Users often use a dial-up connection, such as a modem or Integrated Services Digital Network (ISDN), to access the Internet or a corporate network in order to use resources on these networks. The Internet service providers (ISPs) that provide Internet access or the administrators of a corporate network may provide several local access numbers in the geographic areas where they provide service so that users need not pay long-distance charges. These geographic locations with their local access numbers are called points of presence (POPs).
The POPs of an ISP or corporate network may change over time and, when they change, the most current POP information must be published to users in a reliable and cost-effective manner. The Connection Point Services (CPS) phonebook file specifies a format for documenting POP entry information.
Because there may be multiple POP entries in a geographic location or area, in order to supply multiple connection options to users (for example, an ISDN number that provides higher bandwidth for users who have an ISDN connection), the CPS phonebook file also provides a logical grouping of POPs information based on the geographic location or area. (In this document, geographic locations or areas are called regions.) Each POP has the information about the region it serves, and the list of regions is stored in a separate file known as a region file.
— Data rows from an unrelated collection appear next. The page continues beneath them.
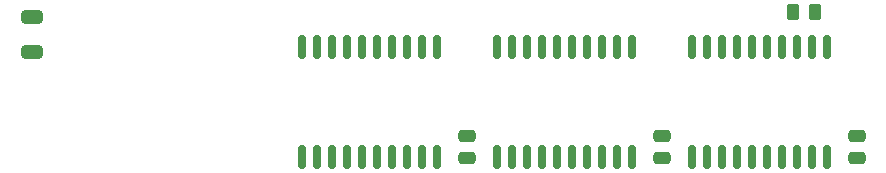
<source format=gtp>
G04 #@! TF.GenerationSoftware,KiCad,Pcbnew,6.0.5*
G04 #@! TF.CreationDate,2022-05-12T16:14:40+02:00*
G04 #@! TF.ProjectId,active3-rpi-hub75-adapter,61637469-7665-4332-9d72-70692d687562,rev?*
G04 #@! TF.SameCoordinates,Original*
G04 #@! TF.FileFunction,Paste,Top*
G04 #@! TF.FilePolarity,Positive*
%FSLAX46Y46*%
G04 Gerber Fmt 4.6, Leading zero omitted, Abs format (unit mm)*
G04 Created by KiCad (PCBNEW 6.0.5) date 2022-05-12 16:14:40*
%MOMM*%
%LPD*%
G01*
G04 APERTURE LIST*
G04 Aperture macros list*
%AMRoundRect*
0 Rectangle with rounded corners*
0 $1 Rounding radius*
0 $2 $3 $4 $5 $6 $7 $8 $9 X,Y pos of 4 corners*
0 Add a 4 corners polygon primitive as box body*
4,1,4,$2,$3,$4,$5,$6,$7,$8,$9,$2,$3,0*
0 Add four circle primitives for the rounded corners*
1,1,$1+$1,$2,$3*
1,1,$1+$1,$4,$5*
1,1,$1+$1,$6,$7*
1,1,$1+$1,$8,$9*
0 Add four rect primitives between the rounded corners*
20,1,$1+$1,$2,$3,$4,$5,0*
20,1,$1+$1,$4,$5,$6,$7,0*
20,1,$1+$1,$6,$7,$8,$9,0*
20,1,$1+$1,$8,$9,$2,$3,0*%
G04 Aperture macros list end*
%ADD10RoundRect,0.250000X0.475000X-0.250000X0.475000X0.250000X-0.475000X0.250000X-0.475000X-0.250000X0*%
%ADD11RoundRect,0.250000X-0.262500X-0.450000X0.262500X-0.450000X0.262500X0.450000X-0.262500X0.450000X0*%
%ADD12RoundRect,0.250000X0.650000X-0.325000X0.650000X0.325000X-0.650000X0.325000X-0.650000X-0.325000X0*%
%ADD13RoundRect,0.150000X-0.150000X0.875000X-0.150000X-0.875000X0.150000X-0.875000X0.150000X0.875000X0*%
G04 APERTURE END LIST*
D10*
X128905000Y-59370000D03*
X128905000Y-57470000D03*
X145415000Y-59370000D03*
X145415000Y-57470000D03*
X161925000Y-59370000D03*
X161925000Y-57470000D03*
D11*
X156567500Y-46990000D03*
X158392500Y-46990000D03*
D12*
X92080000Y-50370000D03*
X92080000Y-47420000D03*
D13*
X126365000Y-49960000D03*
X125095000Y-49960000D03*
X123825000Y-49960000D03*
X122555000Y-49960000D03*
X121285000Y-49960000D03*
X120015000Y-49960000D03*
X118745000Y-49960000D03*
X117475000Y-49960000D03*
X116205000Y-49960000D03*
X114935000Y-49960000D03*
X114935000Y-59260000D03*
X116205000Y-59260000D03*
X117475000Y-59260000D03*
X118745000Y-59260000D03*
X120015000Y-59260000D03*
X121285000Y-59260000D03*
X122555000Y-59260000D03*
X123825000Y-59260000D03*
X125095000Y-59260000D03*
X126365000Y-59260000D03*
X142875000Y-49960000D03*
X141605000Y-49960000D03*
X140335000Y-49960000D03*
X139065000Y-49960000D03*
X137795000Y-49960000D03*
X136525000Y-49960000D03*
X135255000Y-49960000D03*
X133985000Y-49960000D03*
X132715000Y-49960000D03*
X131445000Y-49960000D03*
X131445000Y-59260000D03*
X132715000Y-59260000D03*
X133985000Y-59260000D03*
X135255000Y-59260000D03*
X136525000Y-59260000D03*
X137795000Y-59260000D03*
X139065000Y-59260000D03*
X140335000Y-59260000D03*
X141605000Y-59260000D03*
X142875000Y-59260000D03*
X159385000Y-49960000D03*
X158115000Y-49960000D03*
X156845000Y-49960000D03*
X155575000Y-49960000D03*
X154305000Y-49960000D03*
X153035000Y-49960000D03*
X151765000Y-49960000D03*
X150495000Y-49960000D03*
X149225000Y-49960000D03*
X147955000Y-49960000D03*
X147955000Y-59260000D03*
X149225000Y-59260000D03*
X150495000Y-59260000D03*
X151765000Y-59260000D03*
X153035000Y-59260000D03*
X154305000Y-59260000D03*
X155575000Y-59260000D03*
X156845000Y-59260000D03*
X158115000Y-59260000D03*
X159385000Y-59260000D03*
M02*

</source>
The dial-up networking (DUN) client allows the user to select the POP entry of their choice and connect to the network. For example, users may select one local POP entry when they are in India and use another local POP entry if they visit the United States.
Sections 1.7 and 2 of this specification are normative and can contain the terms MAY, SHOULD, MUST, MUST NOT, and SHOULD NOT as defined in RFC 2119. All other sections and examples in this specification are informative.